Re: [vip] Types of variants: do we have consensus?

July 25, 2011

      Dear colleagues,

On Mon, Jul 25, 2011 at 06:06:45PM +0100, Vladimir Shadrunov wrote:
...
However, I can't help noticing that this document is centred around the
concept that variant labels are the ones that are generated by means of
character-by-character substitution via Language Variant Tables (I'll refer
to them as character-based variants).
That is entirely correct.  I'm a little concerned, however, that the
following message hasn't come through clearly: there is no requirement
that these definitions form the basis of individual teams' reports.
The request is that, if you want to use one of these terms, you use it
in exactly the sense that it is defined in the document.  If a given
definition does not work for your case, it is entirely appropriate to
define some new term in order to capture that meaning.  To emphasise,
the most recent posting of the definitions includes this in the note
to readers:

    The purpose of the definitions document is to define and reserve a
    number of unambiguous terms. The definitions are not required to
    be used by the case study teams; but if the teams wish to use
    these terms, they are asked to use them as defined in this
    document and not in any other way. If the case study teams use
    these terms, they will be interpreted as they are defined here.

(see
https://community.icann.org/download/attachments/16842765/initial_definition...)
...
It has been already suggested by several members that variant strings can
also be based on other types of similarity/equivalence, such as:
- *visual* (strings that have different code points, but are visually
   identical)
   - *phonetic* (strings that are written differently, but sound the same)
   - *semantic* (strings that "mean" the same, with full understanding that
   not every DNS label has a meaning. Some labels, however, do have meanings so
   "semantically equivalent TLD variant strings" doesn't at all sound
   outrageous to me).
I agree very strongly that each of these is an important topic, and
that each one may need some thought and consideration.
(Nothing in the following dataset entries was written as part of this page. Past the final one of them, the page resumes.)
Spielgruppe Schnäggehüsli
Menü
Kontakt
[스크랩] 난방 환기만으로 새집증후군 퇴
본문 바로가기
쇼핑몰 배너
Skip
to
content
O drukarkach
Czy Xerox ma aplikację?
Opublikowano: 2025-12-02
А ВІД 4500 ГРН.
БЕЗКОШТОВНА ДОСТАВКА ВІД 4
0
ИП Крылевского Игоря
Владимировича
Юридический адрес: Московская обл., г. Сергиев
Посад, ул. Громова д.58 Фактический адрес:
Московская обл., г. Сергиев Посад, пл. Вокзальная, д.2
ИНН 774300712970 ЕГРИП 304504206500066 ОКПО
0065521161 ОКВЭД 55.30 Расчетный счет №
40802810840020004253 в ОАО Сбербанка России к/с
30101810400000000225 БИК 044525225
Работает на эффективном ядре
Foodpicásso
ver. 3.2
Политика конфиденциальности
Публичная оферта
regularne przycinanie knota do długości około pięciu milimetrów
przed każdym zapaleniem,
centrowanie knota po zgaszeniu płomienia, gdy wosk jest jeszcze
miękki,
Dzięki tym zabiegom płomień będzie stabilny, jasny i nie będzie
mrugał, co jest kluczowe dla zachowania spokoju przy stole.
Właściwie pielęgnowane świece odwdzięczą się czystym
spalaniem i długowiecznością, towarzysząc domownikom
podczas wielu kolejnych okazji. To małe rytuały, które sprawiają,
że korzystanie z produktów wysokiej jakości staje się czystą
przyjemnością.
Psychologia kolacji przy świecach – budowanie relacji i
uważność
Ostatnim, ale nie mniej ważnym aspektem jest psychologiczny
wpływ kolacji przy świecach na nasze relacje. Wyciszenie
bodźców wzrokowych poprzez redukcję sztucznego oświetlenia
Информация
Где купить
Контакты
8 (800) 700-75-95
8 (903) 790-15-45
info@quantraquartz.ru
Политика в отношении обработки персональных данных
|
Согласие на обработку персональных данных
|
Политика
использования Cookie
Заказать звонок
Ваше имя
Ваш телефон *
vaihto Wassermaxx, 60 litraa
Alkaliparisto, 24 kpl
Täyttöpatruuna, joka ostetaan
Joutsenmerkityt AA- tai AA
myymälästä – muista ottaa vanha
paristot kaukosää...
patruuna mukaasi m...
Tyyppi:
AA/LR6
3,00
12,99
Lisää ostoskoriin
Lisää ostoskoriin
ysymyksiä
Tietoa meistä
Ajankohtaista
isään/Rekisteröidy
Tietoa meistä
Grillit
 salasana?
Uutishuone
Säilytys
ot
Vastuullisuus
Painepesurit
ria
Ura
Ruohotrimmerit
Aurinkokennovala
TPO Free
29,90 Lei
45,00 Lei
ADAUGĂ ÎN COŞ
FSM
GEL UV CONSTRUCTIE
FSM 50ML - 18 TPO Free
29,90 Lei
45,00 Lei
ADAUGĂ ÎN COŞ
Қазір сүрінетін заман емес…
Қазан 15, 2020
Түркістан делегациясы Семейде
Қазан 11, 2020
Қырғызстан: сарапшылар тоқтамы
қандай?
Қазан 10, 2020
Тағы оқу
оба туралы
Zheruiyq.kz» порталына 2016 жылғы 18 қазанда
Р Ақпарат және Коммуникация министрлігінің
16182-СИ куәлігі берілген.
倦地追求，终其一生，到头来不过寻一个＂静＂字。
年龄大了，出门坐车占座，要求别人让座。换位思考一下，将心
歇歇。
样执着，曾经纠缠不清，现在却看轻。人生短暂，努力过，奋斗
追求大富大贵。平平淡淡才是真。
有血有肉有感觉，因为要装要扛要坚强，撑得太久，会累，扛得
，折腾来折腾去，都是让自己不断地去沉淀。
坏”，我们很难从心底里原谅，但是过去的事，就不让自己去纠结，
Speaking only personally, one of the good things I think is in the
definitions provided to the teams is that they refer to external,
well-reviewed documents.  Even if one thinks that a given definition
is wrong, each one is by and large comprehensive.  (So far, the
exceptions are all ones that were identified by the Cyrillic team;
these were addressed in the version posted at the URL above, and I was
delighted that the review turned up these omissions.)

The first class you identify above seems to be the case covered by the
definitions.  For that case, we can produce an operational definition
of the kinds of sameness for which we are trying to test.  Moreover,
that case is historically well-explained: we know, for instance, that
the same Abstract Character is sometimes encoded in more than one way
in Unicode.  So there is a simple, practical, technical reason to try
to cause two different DNS labels to resolve such that there is
minimal difference between them.  This class, however, contains a
smaller number of cases than some people would like to address.

In the case of the second class -- phonetic similarity -- I am not
sure where we might find a document that provides the operational
definition of this case.  "Sound the same" is at least a tricky
problem, particularly if one wants to specify this algorithmically
(it's not impossible, of course, at least in some scripts).  Moreover,
I also don't know what the basis for treating this case the same as
the first class would be.  Strings that sound the same (when spoken)
need not even be related to one another.  To use a simple example in
English, the string "your" and the string "you're" are pronounced
similarly, and in some regional accents indistinguishably -- so much
so that these are often mistakenly substituted for one another in
running text.  But they have quite different meanings, since the
former means "belonging to you" and the latter means "you are".  A
rigorous definition in this area would be most helpful, and some
additional work to explain why sound-alike labels ought properly to be
treated as "the same", for some value of "same".  For traditionally,
sound-alike labels are just different labels.  Why shouldn't that
continue to be the case?

In the case of the third class -- semantic similarity -- I first of
all deny the premise.  I claim that _no_ DNS label has a meaning.  It
is possible (indeed likely) that some people use labels as though they
had meaning, but that is quite a different matter from the labels
actually having such meaning.  That you might attribute a meaning to a
given label could well mean that you understand it to have the same
meaning as some other label.  But that is not the same as deciding
that the label has that meaning in itself -- for instance, the same
pair might not be related for me.  How would one determine this?  What
authority would one depend on?  And how is this to be determined
algorithmically?  Moreover, given that the tradition in the DNS runs
exactly counter to this -- traditionally, the labels "color" and
"colour" are simply different labels, period -- what justification is
there for including this type of similarity in the work of the teams?

Nevertheless, if you and your colleagues need to define these terms
for your purpose, then I encourage you to do so, always remembering
that any definition other than an operational one will be almost
impossible to use in any report that is intended to inform a final
policy.

Best regards,

Andrew

-- 
Andrew Sullivan
ajs@anvilwalrusden.com